**WORK TO COMPLETE**:
Please change every "Step" in the rows below to "Stage" and leave everything else as it is. Omit the pictures from your answer.

**RECORDED DATA**:

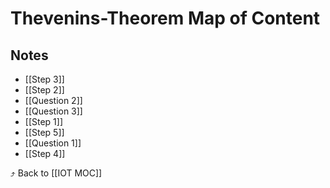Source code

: # Thevenins-Theorem Map of Content


## Notes
- [[Step 3]]
- [[Step 2]]
- [[Question 2]]
- [[Question 3]]
- [[Step 1]]
- [[Step 5]]
- [[Question 1]]
- [[Step 4]]

⤴️ Back to [[IOT MOC]]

**WRITTEN SOLUTION**:
Source code

: # Thevenins-Theorem Map of Content


## Notes
- [[Stage 3]]
- [[Stage 2]]
- [[Question 2]]
- [[Question 3]]
- [[Stage 1]]
- [[Stage 5]]
- [[Question 1]]
- [[Stage 4]]

⤴️ Back to [[IOT MOC]]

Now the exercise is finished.